Data items:

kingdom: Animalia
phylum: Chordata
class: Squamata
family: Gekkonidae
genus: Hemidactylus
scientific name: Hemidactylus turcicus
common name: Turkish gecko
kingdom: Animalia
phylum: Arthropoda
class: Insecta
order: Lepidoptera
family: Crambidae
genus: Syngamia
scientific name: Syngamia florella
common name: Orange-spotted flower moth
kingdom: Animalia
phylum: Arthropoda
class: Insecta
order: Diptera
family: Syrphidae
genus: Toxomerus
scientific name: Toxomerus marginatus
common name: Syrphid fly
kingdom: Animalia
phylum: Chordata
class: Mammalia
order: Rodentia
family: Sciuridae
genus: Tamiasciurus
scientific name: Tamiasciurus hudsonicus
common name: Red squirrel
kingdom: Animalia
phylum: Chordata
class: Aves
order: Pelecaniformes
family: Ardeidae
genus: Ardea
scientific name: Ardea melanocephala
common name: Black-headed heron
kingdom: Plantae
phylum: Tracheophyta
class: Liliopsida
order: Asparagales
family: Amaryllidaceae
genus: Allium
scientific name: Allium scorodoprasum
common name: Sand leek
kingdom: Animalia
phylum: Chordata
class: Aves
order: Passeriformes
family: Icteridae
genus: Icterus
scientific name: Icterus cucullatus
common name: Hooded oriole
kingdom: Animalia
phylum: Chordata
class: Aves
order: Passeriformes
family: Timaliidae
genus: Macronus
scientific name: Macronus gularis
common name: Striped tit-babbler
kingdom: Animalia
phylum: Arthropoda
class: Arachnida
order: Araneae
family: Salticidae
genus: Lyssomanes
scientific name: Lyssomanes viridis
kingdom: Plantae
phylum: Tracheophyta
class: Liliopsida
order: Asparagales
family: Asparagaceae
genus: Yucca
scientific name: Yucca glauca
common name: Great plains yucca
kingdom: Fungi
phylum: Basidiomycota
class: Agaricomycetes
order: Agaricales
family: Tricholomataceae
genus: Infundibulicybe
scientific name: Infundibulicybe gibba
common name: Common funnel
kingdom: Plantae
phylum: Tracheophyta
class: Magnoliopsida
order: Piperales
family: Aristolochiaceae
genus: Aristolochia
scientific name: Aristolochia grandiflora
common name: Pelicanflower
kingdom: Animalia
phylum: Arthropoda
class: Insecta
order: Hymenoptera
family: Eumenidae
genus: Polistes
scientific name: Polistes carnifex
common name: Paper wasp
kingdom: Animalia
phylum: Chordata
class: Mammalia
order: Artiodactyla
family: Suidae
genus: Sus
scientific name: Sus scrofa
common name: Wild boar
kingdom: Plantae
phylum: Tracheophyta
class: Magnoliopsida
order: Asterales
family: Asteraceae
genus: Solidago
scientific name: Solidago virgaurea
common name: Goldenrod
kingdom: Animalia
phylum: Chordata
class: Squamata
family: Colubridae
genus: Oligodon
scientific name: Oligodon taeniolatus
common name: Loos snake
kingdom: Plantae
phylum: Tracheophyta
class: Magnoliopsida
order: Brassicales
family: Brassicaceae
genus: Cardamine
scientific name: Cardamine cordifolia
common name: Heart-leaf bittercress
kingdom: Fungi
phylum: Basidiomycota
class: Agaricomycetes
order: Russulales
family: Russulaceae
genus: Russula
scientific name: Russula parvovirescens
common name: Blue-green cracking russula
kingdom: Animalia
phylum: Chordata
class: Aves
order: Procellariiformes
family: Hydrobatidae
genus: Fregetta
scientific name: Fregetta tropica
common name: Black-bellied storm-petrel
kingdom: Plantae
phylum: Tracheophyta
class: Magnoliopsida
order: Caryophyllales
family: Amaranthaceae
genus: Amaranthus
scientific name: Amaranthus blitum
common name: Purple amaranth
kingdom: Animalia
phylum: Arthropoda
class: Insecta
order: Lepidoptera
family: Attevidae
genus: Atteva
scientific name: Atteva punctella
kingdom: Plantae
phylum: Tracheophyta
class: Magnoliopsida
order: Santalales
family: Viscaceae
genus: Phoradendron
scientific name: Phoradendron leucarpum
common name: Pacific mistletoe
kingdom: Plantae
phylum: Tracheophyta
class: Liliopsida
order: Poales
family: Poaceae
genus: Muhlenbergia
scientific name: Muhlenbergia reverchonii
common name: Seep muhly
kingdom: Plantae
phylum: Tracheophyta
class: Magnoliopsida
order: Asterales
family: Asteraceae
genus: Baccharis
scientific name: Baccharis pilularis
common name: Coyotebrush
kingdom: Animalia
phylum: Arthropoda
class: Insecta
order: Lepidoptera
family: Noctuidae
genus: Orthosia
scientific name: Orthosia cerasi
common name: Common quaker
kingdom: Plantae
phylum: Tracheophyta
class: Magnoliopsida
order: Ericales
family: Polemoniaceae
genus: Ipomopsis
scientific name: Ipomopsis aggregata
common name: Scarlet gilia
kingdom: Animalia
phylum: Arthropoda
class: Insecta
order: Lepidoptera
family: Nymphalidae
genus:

*PROBLEM TO WORK ON:*
Render all of the material above as a numbered list, leaving out any blank lines.

*RESPONSE TO THE EXERCISE:*
1. kingdom: Animalia
2. phylum: Chordata
3. class: Squamata
4. family: Gekkonidae
5. genus: Hemidactylus
6. scientific name: Hemidactylus turcicus
7. common name: Turkish gecko
8. kingdom: Animalia
9. phylum: Arthropoda
10. class: Insecta
11. order: Lepidoptera
12. family: Crambidae
13. genus: Syngamia
14. scientific name: Syngamia florella
15. common name: Orange-spotted flower moth
16. kingdom: Animalia
17. phylum: Arthropoda
18. class: Insecta
19. order: Diptera
20. family: Syrphidae
21. genus: Toxomerus
22. scientific name: Toxomerus marginatus
23. common name: Syrphid fly
24. kingdom: Animalia
25. phylum: Chordata
26. class: Mammalia
27. order: Rodentia
28. family: Sciuridae
29. genus: Tamiasciurus
30. scientific name: Tamiasciurus hudsonicus
31. common name: Red squirrel
32. kingdom: Animalia
33. phylum: Chordata
34. class: Aves
35. order: Pelecaniformes
36. family: Ardeidae
37. genus: Ardea
38. scientific name: Ardea melanocephala
39. common name: Black-headed heron
40. kingdom: Plantae
41. phylum: Tracheophyta
42. class: Liliopsida
43. order: Asparagales
44. family: Amaryllidaceae
45. genus: Allium
46. scientific name: Allium scorodoprasum
47. common name: Sand leek
48. kingdom: Animalia
49. phylum: Chordata
50. class: Aves
51. order: Passeriformes
52. family: Icteridae
53. genus: Icterus
54. scientific name: Icterus cucullatus
55. common name: Hooded oriole
56. kingdom: Animalia
57. phylum: Chordata
58. class: Aves
59. order: Passeriformes
60. family: Timaliidae
61. genus: Macronus
62. scientific name: Macronus gularis
63. common name: Striped tit-babbler
64. kingdom: Animalia
65. phylum: Arthropoda
66. class: Arachnida
67. order: Araneae
68. family: Salticidae
69. genus: Lyssomanes
70. scientific name: Lyssomanes viridis
71. kingdom: Plantae
72. phylum: Tracheophyta
73. class: Liliopsida
74. order: Asparagales
75. family: Asparagaceae
76. genus: Yucca
77. scientific name: Yucca glauca
78. common name: Great plains yucca
79. kingdom: Fungi
80. phylum: Basidiomycota
81. class: Agaricomycetes
82. order: Agaricales
83. family: Tricholomataceae
84. genus: Infundibulicybe
85. scientific name: Infundibulicybe gibba
86. common name: Common funnel
87. kingdom: Plantae
88. phylum: Tracheophyta
89. class: Magnoliopsida
90. order: Piperales
91. family: Aristolochiaceae
92. genus: Aristolochia
93. scientific name: Aristolochia grandiflora
94. common name: Pelicanflower
95. kingdom: Animalia
96. phylum: Arthropoda
97. class: Insecta
98. order: Hymenoptera
99. family: Eumenidae
100. genus: Polistes
101. scientific name: Polistes carnifex
102. common name: Paper wasp
103. kingdom: Animalia
104. phylum: Chordata
105. class: Mammalia
106. order: Artiodactyla
107. family: Suidae
108. genus: Sus
109. scientific name: Sus scrofa
110. common name: Wild boar
111. kingdom: Plantae
112. phylum: Tracheophyta
113. class: Magnoliopsida
114. order: Asterales
115. family: Asteraceae
116. genus: Solidago
117. scientific name: Solidago virgaurea
118. common name: Goldenrod
119. kingdom: Animalia
120. phylum: Chordata
121. class: Squamata
122. family: Colubridae
123. genus: Oligodon
124. scientific name: Oligodon taeniolatus
125. common name: Loos snake
126. kingdom: Plantae
127. phylum: Tracheophyta
128. class: Magnoliopsida
129. order: Brassicales
130. family: Brassicaceae
131. genus: Cardamine
132. scientific name: Cardamine cordifolia
133. common name: Heart-leaf bittercress
134. kingdom: Fungi
135. phylum: Basidiomycota
136. class: Agaricomycetes
137. order: Russulales
138. family: Russulaceae
139. genus: Russula
140. scientific name: Russula parvovirescens
141. common name: Blue-green cracking russula
142. kingdom: Animalia
143. phylum: Chordata
144. class: Aves
145. order: Procellariiformes
146. family: Hydrobatidae
147. genus: Fregetta
148. scientific name: Fregetta tropica
149. common name: Black-bellied storm-petrel
150. kingdom: Plantae
151. phylum: Tracheophyta
152. class: Magnoliopsida
153. order: Caryophyllales
154. family: Amaranthaceae
155. genus: Amaranthus
156. scientific name: Amaranthus blitum
157. common name: Purple amaranth
158. kingdom: Animalia
159. phylum: Arthropoda
160. class: Insecta
161. order: Lepidoptera
162. family: Attevidae
163. genus: Atteva
164. scientific name: Atteva punctella
165. kingdom: Plantae
166. phylum: Tracheophyta
167. class: Magnoliopsida
168. order: Santalales
169. family: Viscaceae
170. genus: Phoradendron
171. scientific name: Phoradendron leucarpum
172. common name: Pacific mistletoe
173. kingdom: Plantae
174. phylum: Tracheophyta
175. class: Liliopsida
176. order: Poales
177. family: Poaceae
178. genus: Muhlenbergia
179. scientific name: Muhlenbergia reverchonii
180. common name: Seep muhly
181. kingdom: Plantae
182. phylum: Tracheophyta
183. class: Magnoliopsida
184. order: Asterales
185. family: Asteraceae
186. genus: Baccharis
187. scientific name: Baccharis pilularis
188. common name: Coyotebrush
189. kingdom: Animalia
190. phylum: Arthropoda
191. class: Insecta
192. order: Lepidoptera
193. family: Noctuidae
194. genus: Orthosia
195. scientific name: Orthosia cerasi
196. common name: Common quaker
197. kingdom: Plantae
198. phylum: Tracheophyta
199. class: Magnoliopsida
200. order: Ericales
201. family: Polemoniaceae
202. genus: Ipomopsis
203. scientific name: Ipomopsis aggregata
204. common name: Scarlet gilia
205. kingdom: Animalia
206. phylum: Arthropoda
207. class: Insecta
208. order: Lepidoptera
209. family: Nymphalidae
210. genus:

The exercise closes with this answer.